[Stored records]
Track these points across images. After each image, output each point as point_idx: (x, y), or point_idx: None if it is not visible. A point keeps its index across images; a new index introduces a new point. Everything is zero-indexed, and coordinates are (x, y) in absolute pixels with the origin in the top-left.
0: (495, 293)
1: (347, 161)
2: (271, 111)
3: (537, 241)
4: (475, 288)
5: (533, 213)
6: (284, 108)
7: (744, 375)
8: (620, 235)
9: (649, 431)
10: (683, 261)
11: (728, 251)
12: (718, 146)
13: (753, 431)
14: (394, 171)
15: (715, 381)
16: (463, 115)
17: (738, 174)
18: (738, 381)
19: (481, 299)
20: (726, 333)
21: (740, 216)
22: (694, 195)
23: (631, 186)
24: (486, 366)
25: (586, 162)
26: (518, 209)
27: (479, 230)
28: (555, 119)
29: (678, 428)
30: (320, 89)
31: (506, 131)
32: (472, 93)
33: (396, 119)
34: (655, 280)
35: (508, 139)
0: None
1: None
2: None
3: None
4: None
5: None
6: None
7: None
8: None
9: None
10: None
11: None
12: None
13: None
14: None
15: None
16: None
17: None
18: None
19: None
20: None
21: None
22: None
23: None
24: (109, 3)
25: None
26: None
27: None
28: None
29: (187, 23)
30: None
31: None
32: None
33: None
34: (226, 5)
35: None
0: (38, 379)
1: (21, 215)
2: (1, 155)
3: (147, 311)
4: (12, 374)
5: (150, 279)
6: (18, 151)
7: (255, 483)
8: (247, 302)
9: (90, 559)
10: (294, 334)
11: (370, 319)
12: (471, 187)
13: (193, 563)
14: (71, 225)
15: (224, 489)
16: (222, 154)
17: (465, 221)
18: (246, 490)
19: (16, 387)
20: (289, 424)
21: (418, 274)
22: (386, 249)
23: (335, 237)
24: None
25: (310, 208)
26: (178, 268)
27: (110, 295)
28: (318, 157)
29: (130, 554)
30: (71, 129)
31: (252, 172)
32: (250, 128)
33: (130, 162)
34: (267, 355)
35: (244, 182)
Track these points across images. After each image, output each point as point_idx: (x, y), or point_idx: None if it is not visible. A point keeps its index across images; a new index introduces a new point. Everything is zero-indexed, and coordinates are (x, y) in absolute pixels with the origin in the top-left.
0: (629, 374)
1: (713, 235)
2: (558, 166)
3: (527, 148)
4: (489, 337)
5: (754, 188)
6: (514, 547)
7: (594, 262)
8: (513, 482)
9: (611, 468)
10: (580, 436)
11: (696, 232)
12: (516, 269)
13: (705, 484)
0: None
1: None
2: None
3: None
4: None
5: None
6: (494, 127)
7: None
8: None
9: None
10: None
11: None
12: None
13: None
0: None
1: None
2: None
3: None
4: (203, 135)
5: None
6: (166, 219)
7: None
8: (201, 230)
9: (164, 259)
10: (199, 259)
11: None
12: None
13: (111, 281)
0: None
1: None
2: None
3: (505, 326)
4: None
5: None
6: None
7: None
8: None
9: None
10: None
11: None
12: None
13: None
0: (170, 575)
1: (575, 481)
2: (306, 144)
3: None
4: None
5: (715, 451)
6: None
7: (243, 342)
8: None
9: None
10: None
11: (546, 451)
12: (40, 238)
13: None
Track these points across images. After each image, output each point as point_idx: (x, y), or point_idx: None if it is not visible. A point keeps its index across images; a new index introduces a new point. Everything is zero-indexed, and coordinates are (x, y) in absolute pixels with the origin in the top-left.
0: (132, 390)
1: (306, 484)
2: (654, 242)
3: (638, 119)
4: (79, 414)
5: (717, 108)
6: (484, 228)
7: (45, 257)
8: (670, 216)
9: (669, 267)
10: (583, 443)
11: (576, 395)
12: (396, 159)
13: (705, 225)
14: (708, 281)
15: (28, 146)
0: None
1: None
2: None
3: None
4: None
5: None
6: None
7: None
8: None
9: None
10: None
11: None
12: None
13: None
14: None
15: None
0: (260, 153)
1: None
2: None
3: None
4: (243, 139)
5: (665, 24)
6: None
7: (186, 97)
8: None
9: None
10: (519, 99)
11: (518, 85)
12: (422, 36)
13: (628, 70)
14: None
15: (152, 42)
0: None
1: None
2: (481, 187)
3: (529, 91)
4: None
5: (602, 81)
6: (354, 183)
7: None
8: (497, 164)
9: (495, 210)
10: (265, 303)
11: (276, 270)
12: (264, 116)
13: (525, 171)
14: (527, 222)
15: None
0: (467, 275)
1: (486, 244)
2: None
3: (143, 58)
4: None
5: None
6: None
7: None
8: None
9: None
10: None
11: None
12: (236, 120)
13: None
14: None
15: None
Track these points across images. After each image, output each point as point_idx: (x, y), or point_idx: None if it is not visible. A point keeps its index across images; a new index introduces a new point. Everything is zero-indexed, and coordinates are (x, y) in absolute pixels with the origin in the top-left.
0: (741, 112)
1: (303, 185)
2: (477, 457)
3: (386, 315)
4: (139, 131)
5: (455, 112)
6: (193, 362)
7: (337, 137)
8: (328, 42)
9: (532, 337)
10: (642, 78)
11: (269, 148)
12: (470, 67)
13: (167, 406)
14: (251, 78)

**INSTRUCTIONS TO FOLLOW:** Rewrite the items from the start through the line containing "33: (396, 119)", with "visible" replaced by "shown" and everything else left unchanged.

**SOLUTION TO THIS EXERCISE:**
Track these points across images. After each image, output each point as point_idx: (x, y), or point_idx: None if it is not shown. A point keeps its index across images; a new index introduces a new point. Everything is zero-indexed, and coordinates are (x, y) in absolute pixels with the origin in the top-left.
0: (495, 293)
1: (347, 161)
2: (271, 111)
3: (537, 241)
4: (475, 288)
5: (533, 213)
6: (284, 108)
7: (744, 375)
8: (620, 235)
9: (649, 431)
10: (683, 261)
11: (728, 251)
12: (718, 146)
13: (753, 431)
14: (394, 171)
15: (715, 381)
16: (463, 115)
17: (738, 174)
18: (738, 381)
19: (481, 299)
20: (726, 333)
21: (740, 216)
22: (694, 195)
23: (631, 186)
24: (486, 366)
25: (586, 162)
26: (518, 209)
27: (479, 230)
28: (555, 119)
29: (678, 428)
30: (320, 89)
31: (506, 131)
32: (472, 93)
33: (396, 119)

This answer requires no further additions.